**Work instructions:** Please retype the records below exactly, from the first line through the line containing "# Reload the", and leave out any pictures.

Segment Start: Input material

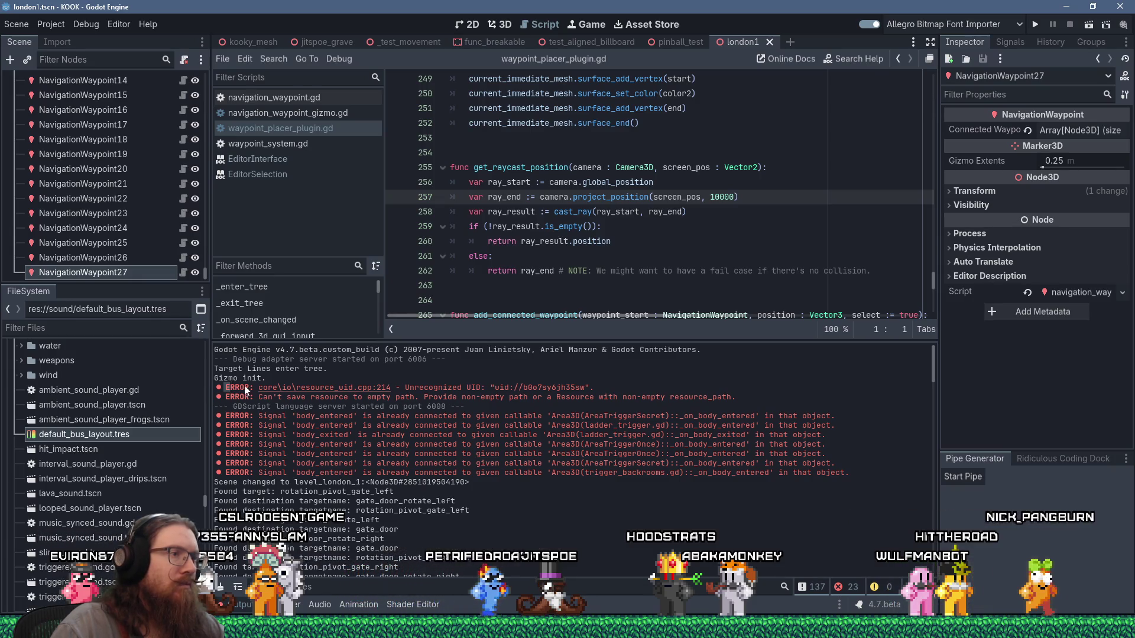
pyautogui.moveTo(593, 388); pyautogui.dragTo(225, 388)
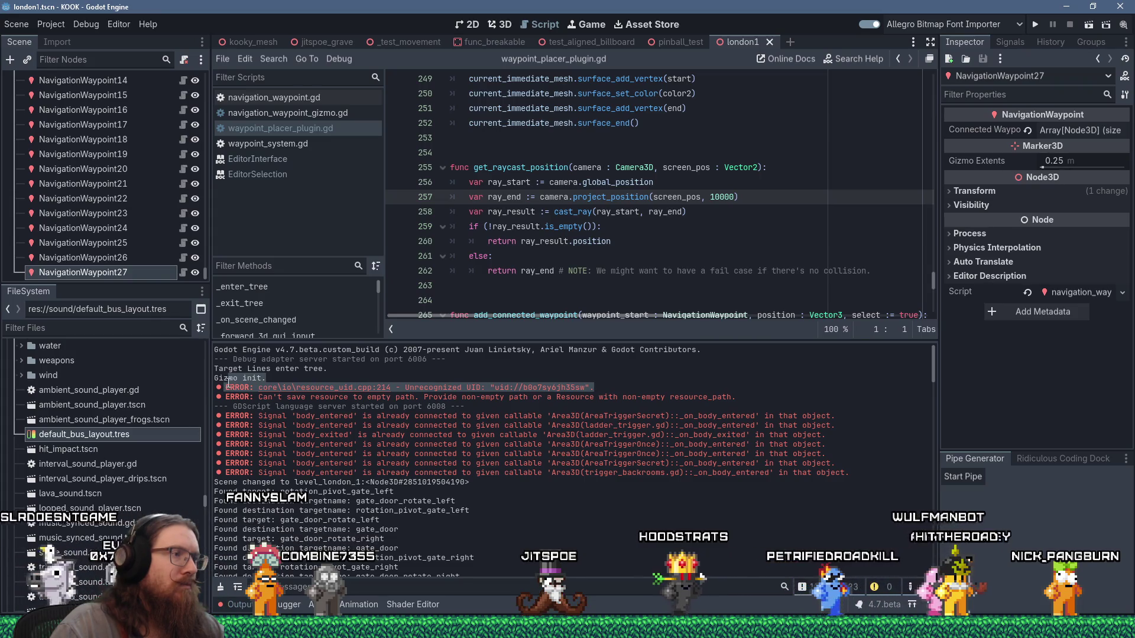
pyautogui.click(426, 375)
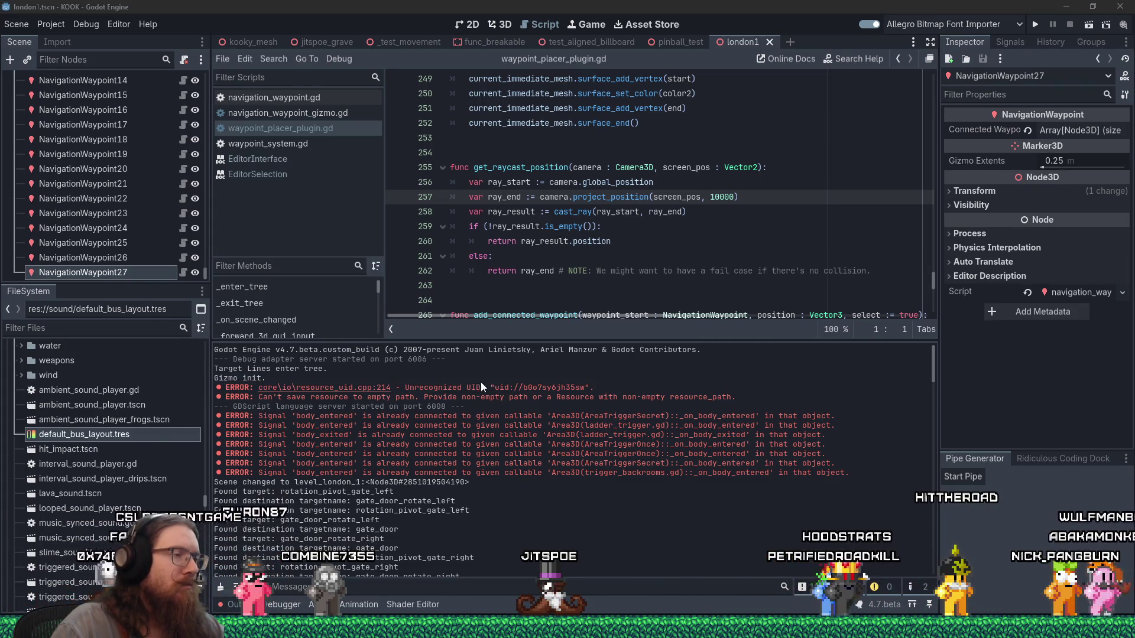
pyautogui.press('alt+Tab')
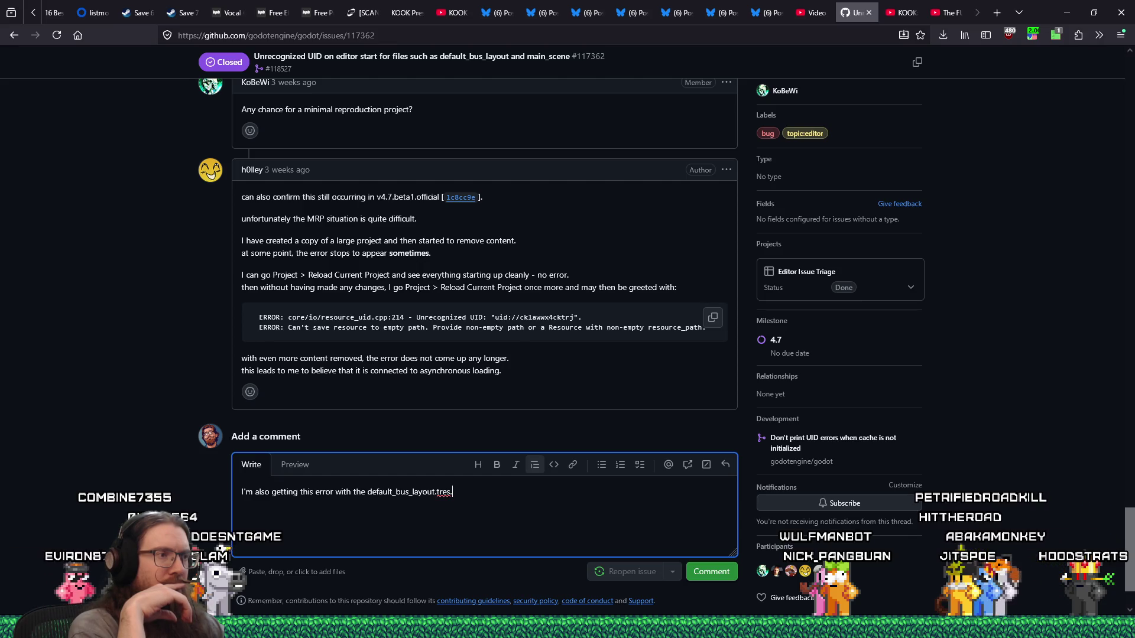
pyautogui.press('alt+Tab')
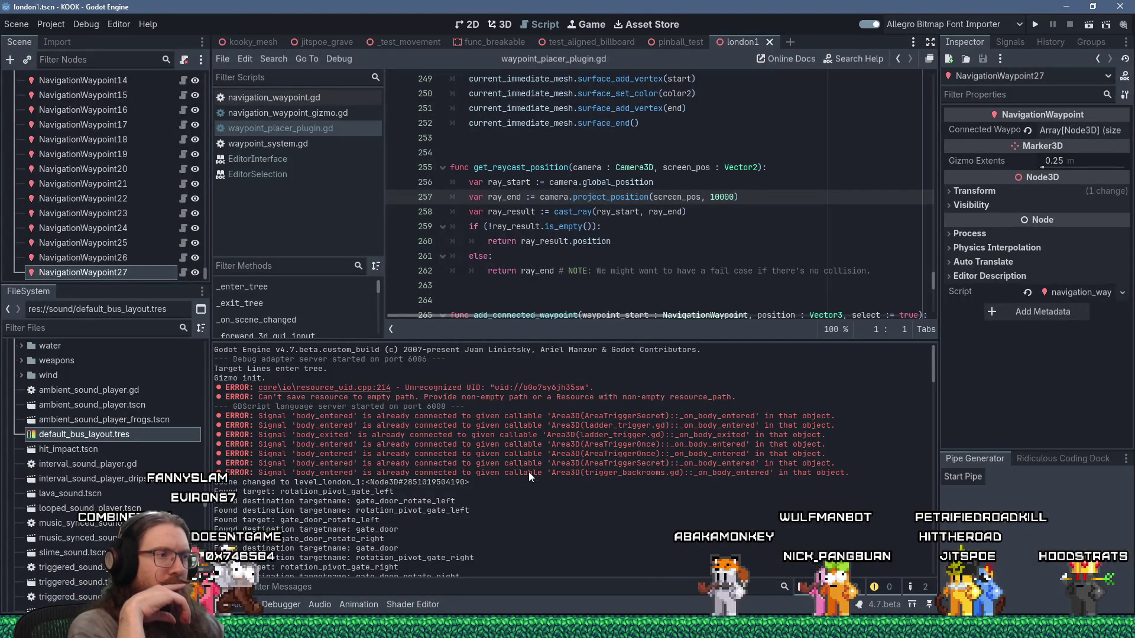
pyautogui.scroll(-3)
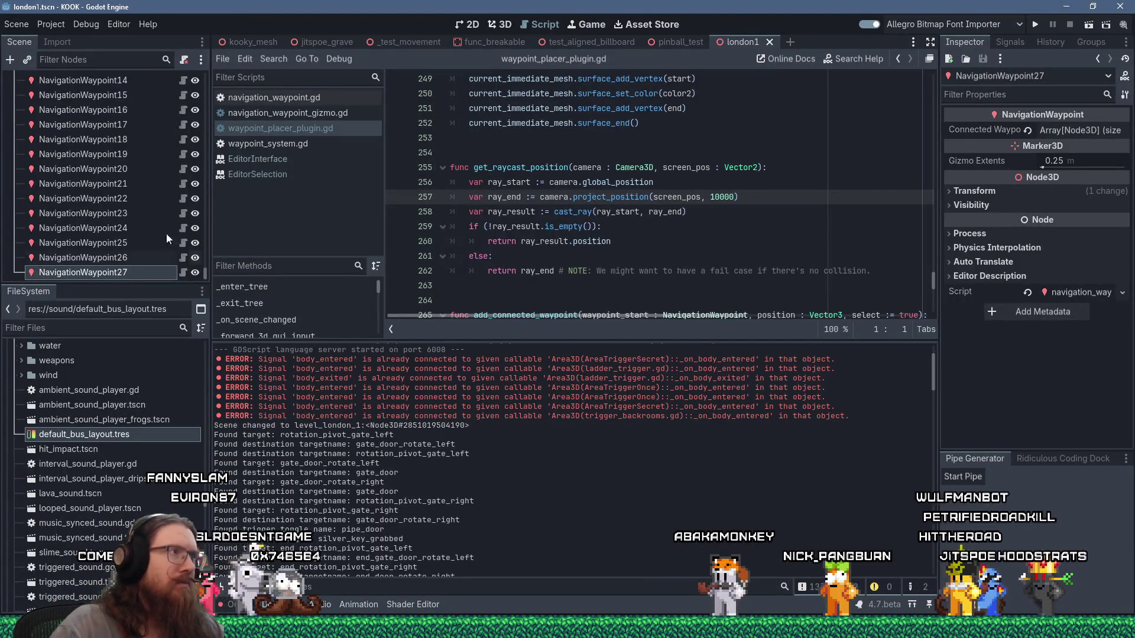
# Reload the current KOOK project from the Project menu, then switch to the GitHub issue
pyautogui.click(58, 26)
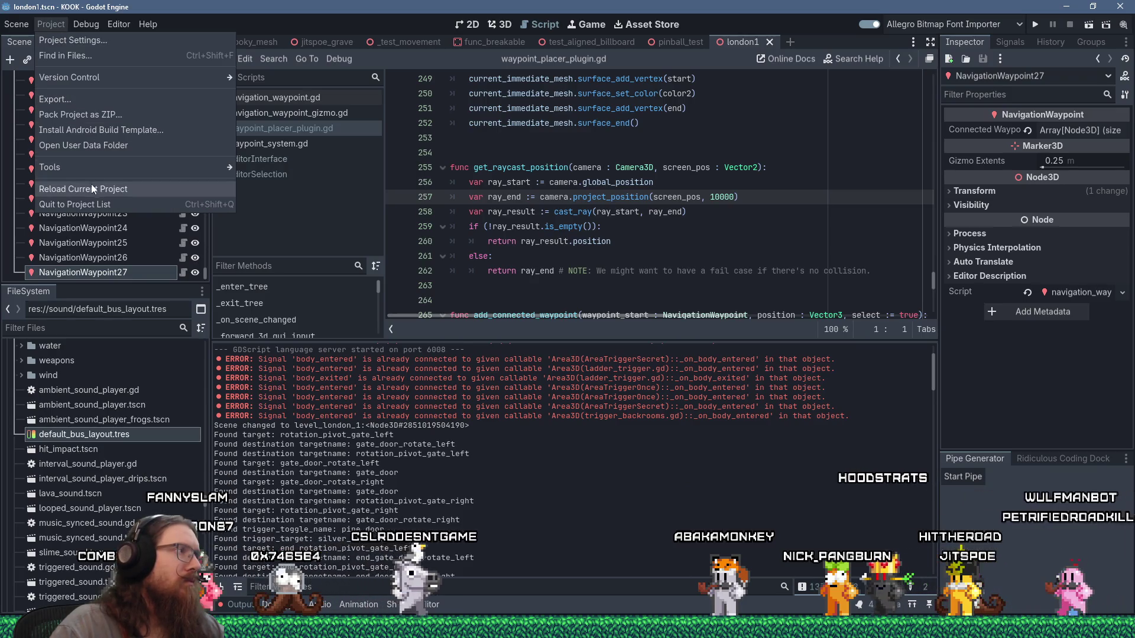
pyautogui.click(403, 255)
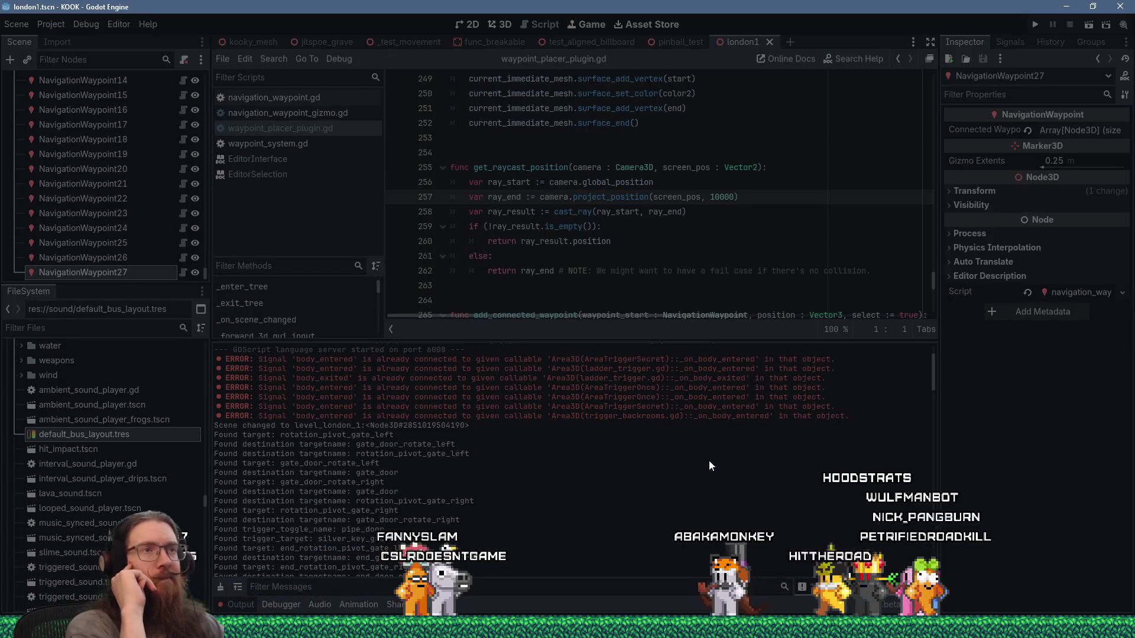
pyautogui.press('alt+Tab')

Segment End: Input material

**Solution to this task:**
pyautogui.moveTo(593, 388); pyautogui.dragTo(225, 388)
pyautogui.click(426, 375)
pyautogui.press('alt+Tab')
pyautogui.press('alt+Tab')
pyautogui.scroll(-3)
# Reload the current KOOK project from the Project menu, then switch to the GitHub issue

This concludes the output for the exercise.